■ WHAT THIS TASK INVOLVES
Gather every line in the rows below that contains the word "Koer".

Saved data entries
-------
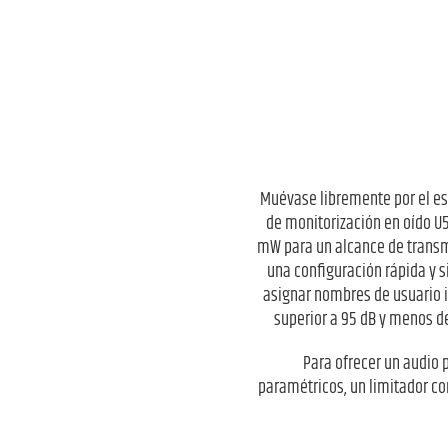
Muévase libremente por el es
de monitorización en oído U5
mW para un alcance de transmi
una configuración rápida y 
asignar nombres de usuario i
superior a 95 dB y menos de
Para ofrecer un audio 
paramétricos, un limitador co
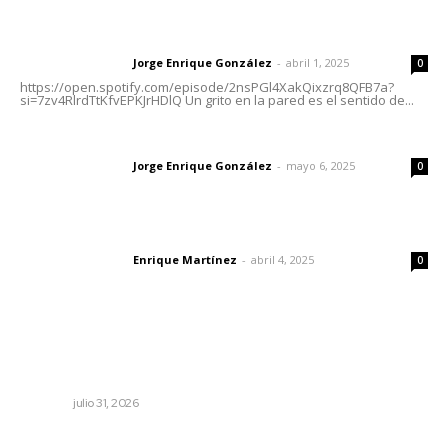
Letras del director | Un grito en la pared
Jorge Enrique González
-
abril 1, 2025
Letras del director
0
https://open.spotify.com/episode/2nsPGl4XakQixzrq8QFB7a?
si=7zv4RlrdTtKfvEPKJrHDlQ Un grito en la pared es el sentido de...
Las vacas de Huajimic
Jorge Enrique González
-
mayo 6, 2025
Letras del director
0
El peatón y la ciudad
Enrique Martínez
-
abril 4, 2025
Letras del director
0
Lo más popular
Promueve Juventino el legado Wixárika en Ciudad de
las Artes
NAYARIT
julio 31, 2026
Vinculan a sector artesanal con la actividad turística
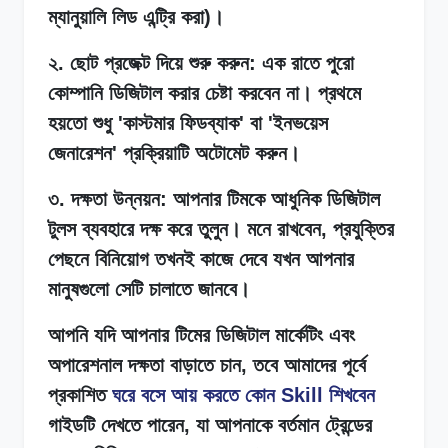
ম্যানুয়ালি লিড এন্ট্রি করা)।
২. ছোট প্রজেক্ট দিয়ে শুরু করুন: এক রাতে পুরো
কোম্পানি ডিজিটাল করার চেষ্টা করবেন না। প্রথমে
হয়তো শুধু 'কাস্টমার ফিডব্যাক' বা 'ইনভয়েস
জেনারেশন' প্রক্রিয়াটি অটোমেট করুন।
৩. দক্ষতা উন্নয়ন: আপনার টিমকে আধুনিক ডিজিটাল
টুলস ব্যবহারে দক্ষ করে তুলুন। মনে রাখবেন, প্রযুক্তির
পেছনে বিনিয়োগ তখনই কাজে দেবে যখন আপনার
মানুষগুলো সেটি চালাতে জানবে।
আপনি যদি আপনার টিমের ডিজিটাল মার্কেটিং এবং
অপারেশনাল দক্ষতা বাড়াতে চান, তবে আমাদের পূর্বে
প্রকাশিত
ঘরে বসে আয় করতে কোন Skill শিখবেন
গাইডটি দেখতে পারেন, যা আপনাকে বর্তমান ট্রেন্ডের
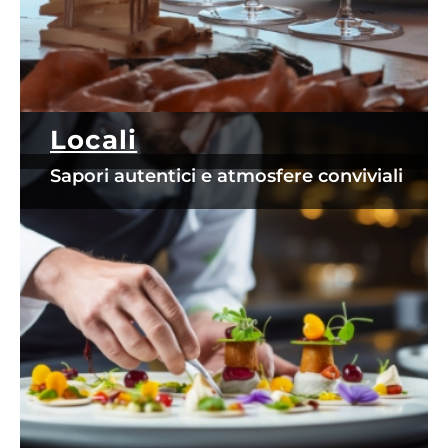
Locali
Sapori autentici e atmosfere conviviali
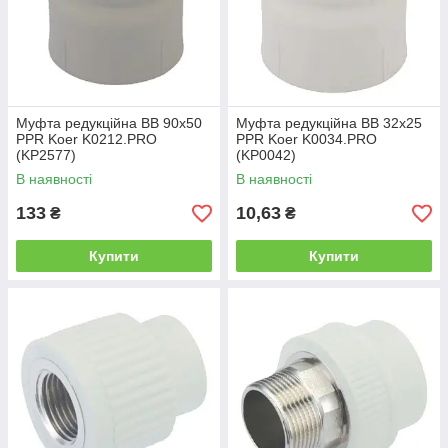
Муфта редукційна ВВ 90x50
Муфта редукційна ВВ 32x25
PPR Koer K0212.PRO
PPR Koer K0034.PRO
(KP2577)
(KP0042)
В наявності
В наявності
133
10,63
₴
₴
Купити
Купити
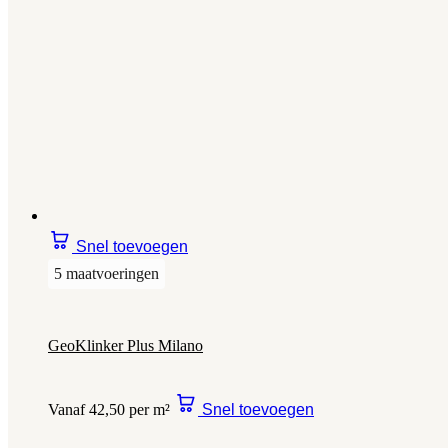
Snel toevoegen
5 maatvoeringen
GeoKlinker Plus Milano
Vanaf 42,50 per m²
Snel toevoegen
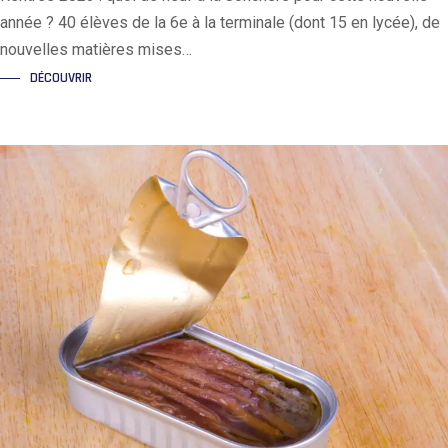
année ? 40 élèves de la 6e à la terminale (dont 15 en lycée), de
nouvelles matières mises…
DÉCOUVRIR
-------
■ EXPECTED ANSWER
PPR Koer K0212.PRO
PPR Koer K0034.PRO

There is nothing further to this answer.